A Gem from Art Buchwald! - by TPO



Art Buchwald

The Big Lie *
by
Art Buchwald (1925-2007)
=== // ===

     The Great Lie Detector Test Flap has come to an end. When President Reagan signed a directive ordering thousands of government officials to hook up to a polygraph machine, Secretary of State George Shultz balked, and announced he would resign.
     The President then backed down and said the lie detector would be used only in special cases.
     What nobody knows is that it wasn’t George Shultz who was responsible for getting Mr. Reagan to rethink his security plan. It was Nancy Reagan.
     Three days after the President signed the directive, two men came into Mrs. Reagan’s sitting room and attempted to place electrodes on her head.
     Mrs. Reagan said, “What are you doing?”
     One of the men replied, “The President has ordered everyone to take a polygraph test. We wanted to get the White House people out of the way first.”
     “Leave immediately. I will never submit to a polygraph test.”
     “Gee, Mrs. Reagan. It isn’t a big deal to take one if you have nothing to hide. But it’s going to make everyone wonder about you if you refuse.”
     “I’m going to speak to the President about this.”

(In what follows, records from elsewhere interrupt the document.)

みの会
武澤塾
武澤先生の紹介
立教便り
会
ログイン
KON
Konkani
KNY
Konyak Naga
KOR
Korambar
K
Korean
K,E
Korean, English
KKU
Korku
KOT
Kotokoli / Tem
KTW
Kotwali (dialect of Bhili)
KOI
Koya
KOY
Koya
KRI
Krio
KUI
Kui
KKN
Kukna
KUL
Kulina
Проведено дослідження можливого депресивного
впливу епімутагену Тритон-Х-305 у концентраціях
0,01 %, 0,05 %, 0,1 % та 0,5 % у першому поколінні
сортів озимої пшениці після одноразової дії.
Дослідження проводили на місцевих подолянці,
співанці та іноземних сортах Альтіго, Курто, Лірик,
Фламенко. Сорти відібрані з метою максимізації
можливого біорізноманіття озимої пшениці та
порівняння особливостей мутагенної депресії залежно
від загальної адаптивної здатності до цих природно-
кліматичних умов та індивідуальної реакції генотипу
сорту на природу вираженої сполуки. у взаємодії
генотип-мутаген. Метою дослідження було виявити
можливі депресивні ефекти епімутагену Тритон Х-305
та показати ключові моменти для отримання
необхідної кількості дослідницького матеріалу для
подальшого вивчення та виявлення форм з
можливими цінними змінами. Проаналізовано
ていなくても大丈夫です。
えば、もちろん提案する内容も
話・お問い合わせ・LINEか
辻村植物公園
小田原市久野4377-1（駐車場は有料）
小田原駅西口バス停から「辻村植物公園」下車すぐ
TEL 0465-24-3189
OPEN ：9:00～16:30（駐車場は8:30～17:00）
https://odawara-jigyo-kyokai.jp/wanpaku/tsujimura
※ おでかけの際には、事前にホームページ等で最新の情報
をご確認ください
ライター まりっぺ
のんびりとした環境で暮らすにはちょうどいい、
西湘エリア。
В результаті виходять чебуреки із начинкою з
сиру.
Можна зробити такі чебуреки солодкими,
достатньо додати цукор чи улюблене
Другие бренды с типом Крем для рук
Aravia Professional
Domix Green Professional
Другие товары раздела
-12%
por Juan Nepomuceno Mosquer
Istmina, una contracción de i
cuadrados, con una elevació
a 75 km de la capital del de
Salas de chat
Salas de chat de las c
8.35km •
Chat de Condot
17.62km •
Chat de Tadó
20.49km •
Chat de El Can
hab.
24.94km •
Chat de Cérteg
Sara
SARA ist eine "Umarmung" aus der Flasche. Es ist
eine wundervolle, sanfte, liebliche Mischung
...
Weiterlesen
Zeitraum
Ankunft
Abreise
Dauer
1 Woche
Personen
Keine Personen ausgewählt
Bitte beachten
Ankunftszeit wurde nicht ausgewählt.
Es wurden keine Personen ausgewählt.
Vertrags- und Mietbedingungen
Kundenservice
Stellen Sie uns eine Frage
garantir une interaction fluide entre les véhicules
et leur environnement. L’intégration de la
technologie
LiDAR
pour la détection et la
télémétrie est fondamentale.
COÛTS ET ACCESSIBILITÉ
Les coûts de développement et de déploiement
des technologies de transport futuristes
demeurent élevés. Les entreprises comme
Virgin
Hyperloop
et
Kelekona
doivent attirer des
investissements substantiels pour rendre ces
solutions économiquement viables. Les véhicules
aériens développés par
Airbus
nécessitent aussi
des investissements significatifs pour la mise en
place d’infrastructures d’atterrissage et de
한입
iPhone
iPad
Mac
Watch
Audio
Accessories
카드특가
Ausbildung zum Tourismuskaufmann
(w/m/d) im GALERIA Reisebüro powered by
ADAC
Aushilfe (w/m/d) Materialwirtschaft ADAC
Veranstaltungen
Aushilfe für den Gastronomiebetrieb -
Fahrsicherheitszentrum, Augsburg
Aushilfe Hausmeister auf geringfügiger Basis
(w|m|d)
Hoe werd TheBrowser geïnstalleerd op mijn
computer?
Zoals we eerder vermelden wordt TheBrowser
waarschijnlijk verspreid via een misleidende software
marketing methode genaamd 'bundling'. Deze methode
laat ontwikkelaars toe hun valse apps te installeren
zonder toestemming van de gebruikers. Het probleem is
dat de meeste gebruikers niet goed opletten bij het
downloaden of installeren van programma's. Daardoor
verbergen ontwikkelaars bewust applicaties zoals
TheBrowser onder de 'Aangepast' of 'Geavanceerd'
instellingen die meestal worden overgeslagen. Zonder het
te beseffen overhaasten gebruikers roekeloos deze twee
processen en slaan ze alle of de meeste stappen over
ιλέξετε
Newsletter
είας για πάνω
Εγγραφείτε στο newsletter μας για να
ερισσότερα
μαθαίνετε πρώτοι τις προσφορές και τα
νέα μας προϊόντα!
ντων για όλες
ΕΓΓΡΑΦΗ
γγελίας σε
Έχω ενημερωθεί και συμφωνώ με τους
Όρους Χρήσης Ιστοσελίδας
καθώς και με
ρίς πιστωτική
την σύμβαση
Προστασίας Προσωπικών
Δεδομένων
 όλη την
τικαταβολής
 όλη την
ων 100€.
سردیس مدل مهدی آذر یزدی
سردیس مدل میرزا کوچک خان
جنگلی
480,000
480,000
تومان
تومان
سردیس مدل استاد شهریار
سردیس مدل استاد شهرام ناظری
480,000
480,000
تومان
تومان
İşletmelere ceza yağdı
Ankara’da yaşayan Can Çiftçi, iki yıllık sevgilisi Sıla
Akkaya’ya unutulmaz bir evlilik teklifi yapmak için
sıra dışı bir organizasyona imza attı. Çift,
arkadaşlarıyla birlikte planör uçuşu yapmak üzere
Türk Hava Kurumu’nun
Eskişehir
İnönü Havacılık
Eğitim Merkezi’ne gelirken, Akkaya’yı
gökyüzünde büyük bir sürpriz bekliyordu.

     “Nancy, why are you getting your hair done so early?”
     “These are not hair curlers, Ronnie. They are electrodes for a polygraph test. Will you please tell me why I have to submit to one?”
     “I can’t very well ask George Shultz to take the test if I won’t ask my own wife.”
     “Ronnie, have I ever lied to you?”
     “Of course not. That’s why I wasn’t afraid to okay the polygraph for you. I knew you would pass with flying colors. Can’t you see the headlines--- ‘Nancy Reagan Tells Truth Again.’ "
     “There’s no reason for me to take a test. I don’t know any state secrets.”
     “That’s the point, Nancy. If you did know any secrets, the threat of a lie detector test would make you think twice before you passed them on.”
     “Ronnie, why are you making everyone do this?”
     “Bill Webster and Cap Weinberger think it is a dandy idea. They believe the tests will have a chilling effect on would-be traitors.”
     “Am I considered a would-be traitor?”
     “Of course not. I know it , and you know it, but how can I prove it to everyone else if I can’t produce the results of your polygraph tests?”
     “Everyone says lie detector tests are no good. They can’t even be used in court as evidence. And they violate people’s civil rights.”
     “I have done more for civil rights than any President in the past fifty years. Let me read you a letter I received from a little girl in Iowa.”
     “Ronnie, I want those men out of the boudoir in two minutes.”
     “Nancy, you are the crown jewel in my administration’s polygraph program. We’ll make the questions very simple, such as, why did you exile our dog Lucky to the ranch in California?”
     “I’ve never hesitated to cooperate with you before, Ronnie. But this time the answer is NO.”
     “Since you feel that way about it, I’ll cancel the lie detector program. But when the next commie spy surfaces in the government, you’ll have nobody to blame but George Schultz and yourself.”